Parasitology, Harold W. Manter Laboratory of

 

Date of this Version

8-2003

Comments

Published in the Journal of Parasitology (August 2003) 89(4): 829-831. Copyright 2003, the American Society of Parasitologists. Used by permission.

Abstract

Specimens of a species of cyclocoelid digenean inhabiting Jacana spinosa from the Área de Conservación Guanacaste, Costa Rica, most closely resemble ,i>Haematotrephus facioi (Brenes and Arroyo, 1962) Yamaguti, 1971, in the same host from Aranjuez, Puntarenas Province, Costa Rica, in having confluent vitelline follicles posteriorly, diagnostic of Neohaematotrophus, and in pharynx length, ovary width, and cirrus sac on the sinistral side.

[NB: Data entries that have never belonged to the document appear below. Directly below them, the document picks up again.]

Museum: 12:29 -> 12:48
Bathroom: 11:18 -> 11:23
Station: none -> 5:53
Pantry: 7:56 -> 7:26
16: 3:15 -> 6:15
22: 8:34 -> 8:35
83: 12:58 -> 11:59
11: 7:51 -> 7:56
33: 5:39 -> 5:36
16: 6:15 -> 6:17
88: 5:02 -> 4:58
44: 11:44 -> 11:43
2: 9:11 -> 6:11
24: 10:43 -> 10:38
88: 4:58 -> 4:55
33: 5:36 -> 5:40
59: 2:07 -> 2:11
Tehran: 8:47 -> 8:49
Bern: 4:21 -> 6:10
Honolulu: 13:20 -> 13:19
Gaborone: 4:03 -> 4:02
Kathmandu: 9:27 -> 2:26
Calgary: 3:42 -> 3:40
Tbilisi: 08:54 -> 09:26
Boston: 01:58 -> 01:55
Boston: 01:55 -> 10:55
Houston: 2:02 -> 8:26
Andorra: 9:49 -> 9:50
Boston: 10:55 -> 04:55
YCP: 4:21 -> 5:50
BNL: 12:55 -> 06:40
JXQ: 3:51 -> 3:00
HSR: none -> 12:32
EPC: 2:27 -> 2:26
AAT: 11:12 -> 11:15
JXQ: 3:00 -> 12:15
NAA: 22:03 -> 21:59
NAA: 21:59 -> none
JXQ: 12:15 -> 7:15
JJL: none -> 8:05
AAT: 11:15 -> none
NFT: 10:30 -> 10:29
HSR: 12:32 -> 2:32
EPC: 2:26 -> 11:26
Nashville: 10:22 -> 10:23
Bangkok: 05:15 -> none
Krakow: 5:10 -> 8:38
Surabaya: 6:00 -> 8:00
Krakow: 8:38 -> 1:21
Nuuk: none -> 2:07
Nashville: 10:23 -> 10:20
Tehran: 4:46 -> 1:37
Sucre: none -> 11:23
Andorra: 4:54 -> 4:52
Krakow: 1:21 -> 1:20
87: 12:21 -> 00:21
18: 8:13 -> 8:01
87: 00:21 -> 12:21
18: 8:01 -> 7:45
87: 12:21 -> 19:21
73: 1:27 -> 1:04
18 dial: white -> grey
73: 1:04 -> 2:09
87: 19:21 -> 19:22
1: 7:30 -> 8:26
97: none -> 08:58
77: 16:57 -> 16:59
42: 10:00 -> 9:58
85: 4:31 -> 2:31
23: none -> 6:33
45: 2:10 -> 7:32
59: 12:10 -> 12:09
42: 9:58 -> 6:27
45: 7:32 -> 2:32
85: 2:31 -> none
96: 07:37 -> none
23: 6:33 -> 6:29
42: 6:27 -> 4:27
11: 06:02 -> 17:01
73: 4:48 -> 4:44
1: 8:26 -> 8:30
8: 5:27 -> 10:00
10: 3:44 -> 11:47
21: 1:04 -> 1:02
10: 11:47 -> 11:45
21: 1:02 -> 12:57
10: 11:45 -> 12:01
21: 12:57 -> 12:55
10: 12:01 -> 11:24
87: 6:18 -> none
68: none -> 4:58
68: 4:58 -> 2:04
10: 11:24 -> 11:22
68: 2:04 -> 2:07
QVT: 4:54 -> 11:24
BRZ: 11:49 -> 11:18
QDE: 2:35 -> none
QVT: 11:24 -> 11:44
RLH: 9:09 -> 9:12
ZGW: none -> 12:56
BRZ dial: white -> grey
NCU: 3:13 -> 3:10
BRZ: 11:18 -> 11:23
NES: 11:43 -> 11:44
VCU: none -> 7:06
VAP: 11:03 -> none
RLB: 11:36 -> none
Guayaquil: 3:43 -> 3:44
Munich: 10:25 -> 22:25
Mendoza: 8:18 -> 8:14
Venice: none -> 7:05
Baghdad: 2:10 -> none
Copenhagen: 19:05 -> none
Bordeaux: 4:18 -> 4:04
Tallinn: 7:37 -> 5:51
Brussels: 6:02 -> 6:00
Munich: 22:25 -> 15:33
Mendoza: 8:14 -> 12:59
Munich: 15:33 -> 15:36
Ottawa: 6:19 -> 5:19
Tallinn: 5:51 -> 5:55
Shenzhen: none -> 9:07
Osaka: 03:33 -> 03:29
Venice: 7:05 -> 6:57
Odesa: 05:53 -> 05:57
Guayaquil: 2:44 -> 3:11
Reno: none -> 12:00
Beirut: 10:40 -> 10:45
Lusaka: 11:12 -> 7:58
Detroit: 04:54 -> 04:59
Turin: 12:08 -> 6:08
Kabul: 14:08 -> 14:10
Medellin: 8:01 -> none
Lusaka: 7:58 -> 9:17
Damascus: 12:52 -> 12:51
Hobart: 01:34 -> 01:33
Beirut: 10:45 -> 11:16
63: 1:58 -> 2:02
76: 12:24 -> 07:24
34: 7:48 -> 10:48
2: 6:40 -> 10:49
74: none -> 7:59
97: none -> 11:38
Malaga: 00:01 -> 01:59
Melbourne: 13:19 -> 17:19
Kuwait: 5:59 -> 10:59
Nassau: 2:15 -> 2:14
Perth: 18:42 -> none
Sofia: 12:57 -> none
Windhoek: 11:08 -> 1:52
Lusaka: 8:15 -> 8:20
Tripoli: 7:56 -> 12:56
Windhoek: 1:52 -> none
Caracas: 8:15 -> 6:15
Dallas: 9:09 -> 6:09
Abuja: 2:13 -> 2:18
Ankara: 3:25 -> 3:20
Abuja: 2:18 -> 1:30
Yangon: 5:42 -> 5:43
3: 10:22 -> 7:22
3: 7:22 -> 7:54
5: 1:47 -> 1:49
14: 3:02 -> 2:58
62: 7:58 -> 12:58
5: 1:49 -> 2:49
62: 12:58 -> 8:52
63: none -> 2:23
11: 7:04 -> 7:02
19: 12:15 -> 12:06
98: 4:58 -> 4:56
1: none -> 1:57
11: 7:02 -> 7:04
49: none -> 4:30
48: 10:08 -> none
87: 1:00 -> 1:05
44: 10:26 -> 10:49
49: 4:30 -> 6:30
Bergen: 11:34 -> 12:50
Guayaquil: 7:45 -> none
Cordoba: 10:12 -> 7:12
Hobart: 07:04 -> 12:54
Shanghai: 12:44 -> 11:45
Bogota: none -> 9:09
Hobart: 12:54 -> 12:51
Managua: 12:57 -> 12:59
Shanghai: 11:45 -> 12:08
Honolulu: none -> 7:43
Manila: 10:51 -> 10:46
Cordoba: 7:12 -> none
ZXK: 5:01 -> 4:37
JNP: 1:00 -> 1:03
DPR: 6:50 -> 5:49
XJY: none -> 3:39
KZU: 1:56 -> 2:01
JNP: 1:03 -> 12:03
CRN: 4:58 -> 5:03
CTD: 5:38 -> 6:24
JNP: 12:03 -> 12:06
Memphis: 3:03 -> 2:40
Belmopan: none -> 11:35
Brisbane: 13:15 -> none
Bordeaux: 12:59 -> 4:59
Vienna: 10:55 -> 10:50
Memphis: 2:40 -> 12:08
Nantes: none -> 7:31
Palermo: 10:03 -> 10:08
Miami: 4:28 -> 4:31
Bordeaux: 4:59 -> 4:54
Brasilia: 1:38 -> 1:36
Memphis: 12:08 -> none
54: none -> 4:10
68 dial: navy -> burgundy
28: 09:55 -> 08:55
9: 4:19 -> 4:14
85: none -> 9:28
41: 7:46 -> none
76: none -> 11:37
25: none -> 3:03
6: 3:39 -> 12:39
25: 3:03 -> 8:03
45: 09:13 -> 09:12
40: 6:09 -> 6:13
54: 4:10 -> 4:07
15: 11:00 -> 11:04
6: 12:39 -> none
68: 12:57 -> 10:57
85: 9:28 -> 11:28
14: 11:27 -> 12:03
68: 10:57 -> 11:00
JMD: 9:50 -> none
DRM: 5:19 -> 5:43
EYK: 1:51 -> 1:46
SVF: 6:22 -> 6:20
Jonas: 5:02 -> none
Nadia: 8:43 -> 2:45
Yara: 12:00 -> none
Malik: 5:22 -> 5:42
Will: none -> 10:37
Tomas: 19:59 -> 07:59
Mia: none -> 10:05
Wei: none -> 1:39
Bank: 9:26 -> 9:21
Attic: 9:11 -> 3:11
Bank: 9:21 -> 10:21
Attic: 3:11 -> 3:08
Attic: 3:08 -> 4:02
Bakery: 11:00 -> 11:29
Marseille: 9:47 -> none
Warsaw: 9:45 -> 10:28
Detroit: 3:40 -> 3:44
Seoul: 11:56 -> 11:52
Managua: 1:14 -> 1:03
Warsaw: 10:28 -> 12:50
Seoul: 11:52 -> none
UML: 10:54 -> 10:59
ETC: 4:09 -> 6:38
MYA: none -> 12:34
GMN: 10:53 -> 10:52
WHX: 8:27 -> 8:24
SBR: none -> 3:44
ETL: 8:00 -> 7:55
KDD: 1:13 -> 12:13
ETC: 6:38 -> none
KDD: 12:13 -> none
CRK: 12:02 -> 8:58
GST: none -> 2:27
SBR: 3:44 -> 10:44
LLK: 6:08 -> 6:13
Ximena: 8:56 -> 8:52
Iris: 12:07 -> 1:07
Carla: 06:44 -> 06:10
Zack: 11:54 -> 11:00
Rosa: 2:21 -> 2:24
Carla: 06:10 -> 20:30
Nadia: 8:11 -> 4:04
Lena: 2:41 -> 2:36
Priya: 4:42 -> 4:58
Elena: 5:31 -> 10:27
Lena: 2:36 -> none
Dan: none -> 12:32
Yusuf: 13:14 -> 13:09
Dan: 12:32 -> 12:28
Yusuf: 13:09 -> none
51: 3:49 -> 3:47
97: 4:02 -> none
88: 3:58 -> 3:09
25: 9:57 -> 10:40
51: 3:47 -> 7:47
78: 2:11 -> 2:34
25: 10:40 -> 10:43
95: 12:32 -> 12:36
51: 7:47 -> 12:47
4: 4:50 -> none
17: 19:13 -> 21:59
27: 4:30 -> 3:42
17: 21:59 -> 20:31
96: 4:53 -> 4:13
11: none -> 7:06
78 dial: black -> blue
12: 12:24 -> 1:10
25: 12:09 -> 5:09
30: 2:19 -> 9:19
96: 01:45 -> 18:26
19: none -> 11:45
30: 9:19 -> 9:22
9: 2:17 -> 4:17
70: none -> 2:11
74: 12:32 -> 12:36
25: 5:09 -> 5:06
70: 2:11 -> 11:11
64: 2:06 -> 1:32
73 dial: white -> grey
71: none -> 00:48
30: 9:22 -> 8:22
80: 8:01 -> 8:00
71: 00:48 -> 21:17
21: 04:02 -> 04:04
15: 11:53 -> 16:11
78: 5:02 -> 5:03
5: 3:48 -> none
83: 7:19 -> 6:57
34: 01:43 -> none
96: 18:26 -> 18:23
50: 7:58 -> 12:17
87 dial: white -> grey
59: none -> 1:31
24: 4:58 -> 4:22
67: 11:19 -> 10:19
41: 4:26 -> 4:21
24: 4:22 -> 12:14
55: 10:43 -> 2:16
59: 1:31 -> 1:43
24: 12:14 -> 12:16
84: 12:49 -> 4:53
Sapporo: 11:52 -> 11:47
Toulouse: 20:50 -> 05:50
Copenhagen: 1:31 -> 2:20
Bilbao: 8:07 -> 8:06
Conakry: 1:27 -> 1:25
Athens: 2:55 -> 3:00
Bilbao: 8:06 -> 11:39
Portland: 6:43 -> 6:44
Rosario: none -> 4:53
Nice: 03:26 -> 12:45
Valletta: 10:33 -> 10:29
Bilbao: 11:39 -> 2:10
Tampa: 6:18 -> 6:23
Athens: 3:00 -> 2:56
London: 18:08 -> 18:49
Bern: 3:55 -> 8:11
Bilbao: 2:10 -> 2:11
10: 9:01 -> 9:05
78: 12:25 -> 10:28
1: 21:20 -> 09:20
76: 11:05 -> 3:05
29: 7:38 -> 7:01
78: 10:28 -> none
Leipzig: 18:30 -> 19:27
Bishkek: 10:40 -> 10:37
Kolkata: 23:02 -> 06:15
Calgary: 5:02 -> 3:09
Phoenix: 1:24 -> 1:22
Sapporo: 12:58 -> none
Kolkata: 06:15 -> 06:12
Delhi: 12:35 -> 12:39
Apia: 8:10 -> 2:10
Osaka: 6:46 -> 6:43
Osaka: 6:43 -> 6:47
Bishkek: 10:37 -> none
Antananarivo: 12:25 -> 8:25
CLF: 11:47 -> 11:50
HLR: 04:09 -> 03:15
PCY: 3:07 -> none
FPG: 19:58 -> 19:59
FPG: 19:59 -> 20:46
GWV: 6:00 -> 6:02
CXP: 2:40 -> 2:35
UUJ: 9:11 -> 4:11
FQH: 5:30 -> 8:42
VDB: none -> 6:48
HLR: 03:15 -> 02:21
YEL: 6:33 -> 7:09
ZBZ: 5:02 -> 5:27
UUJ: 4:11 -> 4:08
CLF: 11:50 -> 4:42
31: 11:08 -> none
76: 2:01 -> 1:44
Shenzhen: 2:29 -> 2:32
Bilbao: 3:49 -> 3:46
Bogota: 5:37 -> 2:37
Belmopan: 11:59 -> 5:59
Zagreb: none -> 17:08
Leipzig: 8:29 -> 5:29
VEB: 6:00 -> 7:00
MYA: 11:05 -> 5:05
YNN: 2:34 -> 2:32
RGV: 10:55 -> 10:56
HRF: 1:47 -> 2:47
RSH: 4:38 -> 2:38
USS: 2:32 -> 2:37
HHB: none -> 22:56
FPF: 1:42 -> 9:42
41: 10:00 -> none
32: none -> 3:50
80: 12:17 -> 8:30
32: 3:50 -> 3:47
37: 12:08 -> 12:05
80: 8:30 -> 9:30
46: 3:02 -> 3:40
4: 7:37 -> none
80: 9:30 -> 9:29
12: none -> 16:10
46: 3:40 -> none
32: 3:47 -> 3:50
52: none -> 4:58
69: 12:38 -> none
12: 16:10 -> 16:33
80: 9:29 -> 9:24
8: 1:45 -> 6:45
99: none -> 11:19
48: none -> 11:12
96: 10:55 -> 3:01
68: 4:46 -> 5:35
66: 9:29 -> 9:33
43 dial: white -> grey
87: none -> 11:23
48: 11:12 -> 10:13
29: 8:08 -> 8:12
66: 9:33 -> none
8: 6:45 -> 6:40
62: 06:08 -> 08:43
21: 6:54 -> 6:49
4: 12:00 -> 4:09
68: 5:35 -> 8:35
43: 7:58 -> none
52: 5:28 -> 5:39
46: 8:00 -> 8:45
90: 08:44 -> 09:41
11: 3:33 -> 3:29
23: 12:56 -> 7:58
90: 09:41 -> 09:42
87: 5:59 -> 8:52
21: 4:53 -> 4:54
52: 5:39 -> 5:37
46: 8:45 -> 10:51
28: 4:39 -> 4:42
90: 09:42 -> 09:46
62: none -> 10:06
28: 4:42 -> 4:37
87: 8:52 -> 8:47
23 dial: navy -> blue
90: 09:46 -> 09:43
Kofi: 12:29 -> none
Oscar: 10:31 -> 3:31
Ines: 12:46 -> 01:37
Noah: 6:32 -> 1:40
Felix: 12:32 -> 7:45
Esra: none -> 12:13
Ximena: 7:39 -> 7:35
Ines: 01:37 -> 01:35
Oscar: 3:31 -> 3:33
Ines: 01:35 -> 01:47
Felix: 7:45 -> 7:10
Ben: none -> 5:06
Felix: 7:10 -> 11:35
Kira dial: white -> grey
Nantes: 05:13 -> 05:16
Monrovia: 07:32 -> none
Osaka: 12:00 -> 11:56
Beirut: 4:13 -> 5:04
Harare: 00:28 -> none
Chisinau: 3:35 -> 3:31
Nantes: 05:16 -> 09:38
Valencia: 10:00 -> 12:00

The new species is also highly similar in appearance to H. gendrei Dubois, 1959, also inhabiting a jacanid (from West Africa), which has vitelline follicles confluent posteriorly, and extending anteriorly to the intestinal bifurcation and genital pore opening immediately posterior to the anterior margin of the pharynx. Like H. facioi, H. gendrei has a relatively much shorter and broader cirrus sac than does the new species. Examination of the holotype and paratype of H. facioi confirmed that the specimens from Guanacaste differ in having a longer body, a larger ovary and eggs, and smaller testes. They also have the ovary on the sinistral rather than the dextral side of the body, genital pore anterior to the pharynx rather than at or posterior to the level of the posterior margin of the pharynx, longer and thinner cirrus sac, and eggs without eyespotted miracidia. Half the eggs in both specimens of H. facioi have well-developed eyespotted miracidia, whereas the typical condition for cyclocoelids is for virtually all eggs to exhibit eyespotted miracidia. Both H. facioi and H. gendrei are transferred to Neohaematotrophus, along with the new species.